Top of SUPPLIED MATERIAL

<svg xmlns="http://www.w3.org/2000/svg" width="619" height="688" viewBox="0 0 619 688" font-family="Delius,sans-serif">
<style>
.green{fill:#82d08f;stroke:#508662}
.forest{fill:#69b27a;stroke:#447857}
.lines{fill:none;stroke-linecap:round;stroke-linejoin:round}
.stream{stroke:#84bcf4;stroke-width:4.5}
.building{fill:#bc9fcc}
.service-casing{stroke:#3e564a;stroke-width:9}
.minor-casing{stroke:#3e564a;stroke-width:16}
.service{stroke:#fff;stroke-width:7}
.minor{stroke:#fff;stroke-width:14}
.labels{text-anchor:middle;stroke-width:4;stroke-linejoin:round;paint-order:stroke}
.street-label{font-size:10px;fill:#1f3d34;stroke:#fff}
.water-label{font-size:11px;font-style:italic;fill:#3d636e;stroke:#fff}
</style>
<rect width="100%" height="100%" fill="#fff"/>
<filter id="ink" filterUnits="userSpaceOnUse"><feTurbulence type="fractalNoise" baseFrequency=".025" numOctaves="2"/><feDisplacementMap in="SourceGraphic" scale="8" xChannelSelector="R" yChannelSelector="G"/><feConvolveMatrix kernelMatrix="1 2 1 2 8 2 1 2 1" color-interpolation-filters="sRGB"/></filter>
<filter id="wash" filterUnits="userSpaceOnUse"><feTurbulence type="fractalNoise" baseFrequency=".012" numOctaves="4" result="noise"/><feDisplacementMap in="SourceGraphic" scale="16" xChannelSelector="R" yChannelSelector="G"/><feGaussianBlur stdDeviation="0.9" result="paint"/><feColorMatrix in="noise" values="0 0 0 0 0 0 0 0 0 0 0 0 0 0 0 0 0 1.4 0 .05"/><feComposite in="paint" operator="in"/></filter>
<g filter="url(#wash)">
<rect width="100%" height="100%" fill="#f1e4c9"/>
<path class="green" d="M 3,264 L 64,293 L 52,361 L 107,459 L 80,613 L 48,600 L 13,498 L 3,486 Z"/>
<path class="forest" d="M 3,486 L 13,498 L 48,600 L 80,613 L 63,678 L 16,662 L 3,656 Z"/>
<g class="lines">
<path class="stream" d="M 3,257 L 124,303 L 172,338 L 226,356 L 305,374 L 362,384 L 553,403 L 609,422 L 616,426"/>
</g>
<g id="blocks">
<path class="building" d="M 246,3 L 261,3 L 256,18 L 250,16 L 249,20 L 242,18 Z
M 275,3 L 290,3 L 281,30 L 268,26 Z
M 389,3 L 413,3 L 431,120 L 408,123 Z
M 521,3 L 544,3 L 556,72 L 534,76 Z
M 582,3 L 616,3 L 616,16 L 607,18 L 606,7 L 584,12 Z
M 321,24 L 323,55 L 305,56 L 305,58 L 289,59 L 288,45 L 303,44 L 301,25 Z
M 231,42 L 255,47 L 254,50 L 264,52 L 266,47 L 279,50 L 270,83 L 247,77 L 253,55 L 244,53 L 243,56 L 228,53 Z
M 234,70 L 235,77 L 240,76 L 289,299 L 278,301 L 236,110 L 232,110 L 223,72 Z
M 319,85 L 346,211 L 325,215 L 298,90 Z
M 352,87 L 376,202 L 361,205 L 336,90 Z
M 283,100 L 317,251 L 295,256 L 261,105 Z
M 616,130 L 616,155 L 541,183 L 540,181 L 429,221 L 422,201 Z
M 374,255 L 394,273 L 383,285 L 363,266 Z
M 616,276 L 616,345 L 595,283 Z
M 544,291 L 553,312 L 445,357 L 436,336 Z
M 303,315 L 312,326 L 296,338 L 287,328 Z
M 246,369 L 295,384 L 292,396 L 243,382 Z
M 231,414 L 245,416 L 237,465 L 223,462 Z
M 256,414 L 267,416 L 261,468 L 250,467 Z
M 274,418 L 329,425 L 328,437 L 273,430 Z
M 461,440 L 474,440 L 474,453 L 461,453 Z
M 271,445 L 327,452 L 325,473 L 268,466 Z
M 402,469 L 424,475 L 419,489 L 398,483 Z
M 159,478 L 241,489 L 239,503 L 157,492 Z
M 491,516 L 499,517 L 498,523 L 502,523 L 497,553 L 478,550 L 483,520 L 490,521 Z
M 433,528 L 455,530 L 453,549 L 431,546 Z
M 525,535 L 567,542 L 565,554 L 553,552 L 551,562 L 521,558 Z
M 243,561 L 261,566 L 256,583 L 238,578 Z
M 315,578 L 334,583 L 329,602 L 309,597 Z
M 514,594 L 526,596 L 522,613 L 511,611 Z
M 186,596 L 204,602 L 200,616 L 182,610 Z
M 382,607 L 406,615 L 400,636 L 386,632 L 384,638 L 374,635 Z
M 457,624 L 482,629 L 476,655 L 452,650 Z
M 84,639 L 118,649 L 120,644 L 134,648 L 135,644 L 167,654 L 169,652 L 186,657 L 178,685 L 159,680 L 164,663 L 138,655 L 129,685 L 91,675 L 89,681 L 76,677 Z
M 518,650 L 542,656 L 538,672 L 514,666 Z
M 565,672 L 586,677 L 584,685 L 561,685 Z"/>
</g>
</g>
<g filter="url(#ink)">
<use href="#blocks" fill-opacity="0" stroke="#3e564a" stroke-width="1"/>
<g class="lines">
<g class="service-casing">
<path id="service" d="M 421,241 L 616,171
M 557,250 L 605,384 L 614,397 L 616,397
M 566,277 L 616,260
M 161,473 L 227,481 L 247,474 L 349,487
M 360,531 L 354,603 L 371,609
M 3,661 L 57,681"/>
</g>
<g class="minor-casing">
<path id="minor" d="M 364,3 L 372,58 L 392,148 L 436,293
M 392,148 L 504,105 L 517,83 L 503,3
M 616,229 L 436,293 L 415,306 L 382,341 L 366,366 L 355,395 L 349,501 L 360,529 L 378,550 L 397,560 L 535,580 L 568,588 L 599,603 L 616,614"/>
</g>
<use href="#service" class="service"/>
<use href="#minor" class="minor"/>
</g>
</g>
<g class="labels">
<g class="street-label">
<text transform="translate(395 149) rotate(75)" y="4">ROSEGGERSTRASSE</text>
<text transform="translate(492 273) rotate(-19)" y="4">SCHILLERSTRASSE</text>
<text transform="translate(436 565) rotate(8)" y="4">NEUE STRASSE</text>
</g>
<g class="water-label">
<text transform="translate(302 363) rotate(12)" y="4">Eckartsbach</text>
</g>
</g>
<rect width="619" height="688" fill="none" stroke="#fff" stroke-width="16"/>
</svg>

Bottom of SUPPLIED MATERIAL

> _ACTIVITY_
Taking the lines above, repeat exactly those from the line that contains "M 433,528 L 455,530 L 453,549 L 431,546 Z" through the line that contains "M 566,277 L 616,260", and both of those lines as well. Include nothing else.

> _SOLUTION TO THE PROBLEM_
M 433,528 L 455,530 L 453,549 L 431,546 Z
M 525,535 L 567,542 L 565,554 L 553,552 L 551,562 L 521,558 Z
M 243,561 L 261,566 L 256,583 L 238,578 Z
M 315,578 L 334,583 L 329,602 L 309,597 Z
M 514,594 L 526,596 L 522,613 L 511,611 Z
M 186,596 L 204,602 L 200,616 L 182,610 Z
M 382,607 L 406,615 L 400,636 L 386,632 L 384,638 L 374,635 Z
M 457,624 L 482,629 L 476,655 L 452,650 Z
M 84,639 L 118,649 L 120,644 L 134,648 L 135,644 L 167,654 L 169,652 L 186,657 L 178,685 L 159,680 L 164,663 L 138,655 L 129,685 L 91,675 L 89,681 L 76,677 Z
M 518,650 L 542,656 L 538,672 L 514,666 Z
M 565,672 L 586,677 L 584,685 L 561,685 Z"/>
</g>
</g>
<g filter="url(#ink)">
<use href="#blocks" fill-opacity="0" stroke="#3e564a" stroke-width="1"/>
<g class="lines">
<g class="service-casing">
<path id="service" d="M 421,241 L 616,171
M 557,250 L 605,384 L 614,397 L 616,397
M 566,277 L 616,260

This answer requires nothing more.